Copy out every one of the lines below, character for character, changing nothing.

= = = = = = =

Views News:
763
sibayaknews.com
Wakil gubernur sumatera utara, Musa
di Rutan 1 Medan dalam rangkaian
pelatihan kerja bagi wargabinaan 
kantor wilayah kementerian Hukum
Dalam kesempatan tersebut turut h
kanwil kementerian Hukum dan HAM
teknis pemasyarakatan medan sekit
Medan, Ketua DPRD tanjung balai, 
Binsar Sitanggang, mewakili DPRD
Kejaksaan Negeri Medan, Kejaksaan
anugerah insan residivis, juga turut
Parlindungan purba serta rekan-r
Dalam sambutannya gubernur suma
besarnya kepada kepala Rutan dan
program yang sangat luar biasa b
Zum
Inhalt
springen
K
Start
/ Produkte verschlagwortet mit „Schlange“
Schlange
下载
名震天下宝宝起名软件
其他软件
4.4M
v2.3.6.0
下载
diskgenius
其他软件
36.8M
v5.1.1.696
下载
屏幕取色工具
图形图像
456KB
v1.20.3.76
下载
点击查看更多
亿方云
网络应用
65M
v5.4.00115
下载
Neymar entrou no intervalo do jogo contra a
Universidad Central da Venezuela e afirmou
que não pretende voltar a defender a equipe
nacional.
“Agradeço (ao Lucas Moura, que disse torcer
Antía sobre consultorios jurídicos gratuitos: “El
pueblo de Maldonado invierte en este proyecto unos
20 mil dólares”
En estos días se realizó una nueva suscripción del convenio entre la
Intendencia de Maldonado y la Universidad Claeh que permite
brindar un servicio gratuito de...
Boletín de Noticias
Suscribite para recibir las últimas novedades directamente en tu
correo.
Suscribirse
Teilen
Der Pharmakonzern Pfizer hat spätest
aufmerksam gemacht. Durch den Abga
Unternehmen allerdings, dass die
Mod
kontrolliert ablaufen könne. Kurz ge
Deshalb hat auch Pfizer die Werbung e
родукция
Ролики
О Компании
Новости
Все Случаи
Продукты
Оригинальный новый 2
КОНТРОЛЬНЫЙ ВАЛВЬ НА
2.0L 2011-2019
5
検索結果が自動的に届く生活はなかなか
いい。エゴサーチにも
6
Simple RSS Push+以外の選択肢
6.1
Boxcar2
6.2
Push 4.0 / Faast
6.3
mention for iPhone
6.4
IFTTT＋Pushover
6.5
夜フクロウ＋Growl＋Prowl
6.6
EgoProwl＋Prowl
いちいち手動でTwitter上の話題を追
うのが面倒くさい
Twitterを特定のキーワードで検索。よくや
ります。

= = = = = = =

Task response:
Views News:
763
sibayaknews.com
Wakil gubernur sumatera utara, Musa
di Rutan 1 Medan dalam rangkaian
pelatihan kerja bagi wargabinaan 
kantor wilayah kementerian Hukum
Dalam kesempatan tersebut turut h
kanwil kementerian Hukum dan HAM
teknis pemasyarakatan medan sekit
Medan, Ketua DPRD tanjung balai, 
Binsar Sitanggang, mewakili DPRD
Kejaksaan Negeri Medan, Kejaksaan
anugerah insan residivis, juga turut
Parlindungan purba serta rekan-r
Dalam sambutannya gubernur suma
besarnya kepada kepala Rutan dan
program yang sangat luar biasa b
Zum
Inhalt
springen
K
Start
/ Produkte verschlagwortet mit „Schlange“
Schlange
下载
名震天下宝宝起名软件
其他软件
4.4M
v2.3.6.0
下载
diskgenius
其他软件
36.8M
v5.1.1.696
下载
屏幕取色工具
图形图像
456KB
v1.20.3.76
下载
点击查看更多
亿方云
网络应用
65M
v5.4.00115
下载
Neymar entrou no intervalo do jogo contra a
Universidad Central da Venezuela e afirmou
que não pretende voltar a defender a equipe
nacional.
“Agradeço (ao Lucas Moura, que disse torcer
Antía sobre consultorios jurídicos gratuitos: “El
pueblo de Maldonado invierte en este proyecto unos
20 mil dólares”
En estos días se realizó una nueva suscripción del convenio entre la
Intendencia de Maldonado y la Universidad Claeh que permite
brindar un servicio gratuito de...
Boletín de Noticias
Suscribite para recibir las últimas novedades directamente en tu
correo.
Suscribirse
Teilen
Der Pharmakonzern Pfizer hat spätest
aufmerksam gemacht. Durch den Abga
Unternehmen allerdings, dass die
Mod
kontrolliert ablaufen könne. Kurz ge
Deshalb hat auch Pfizer die Werbung e
родукция
Ролики
О Компании
Новости
Все Случаи
Продукты
Оригинальный новый 2
КОНТРОЛЬНЫЙ ВАЛВЬ НА
2.0L 2011-2019
5
検索結果が自動的に届く生活はなかなか
いい。エゴサーチにも
6
Simple RSS Push+以外の選択肢
6.1
Boxcar2
6.2
Push 4.0 / Faast
6.3
mention for iPhone
6.4
IFTTT＋Pushover
6.5
夜フクロウ＋Growl＋Prowl
6.6
EgoProwl＋Prowl
いちいち手動でTwitter上の話題を追
うのが面倒くさい
Twitterを特定のキーワードで検索。よくや
ります。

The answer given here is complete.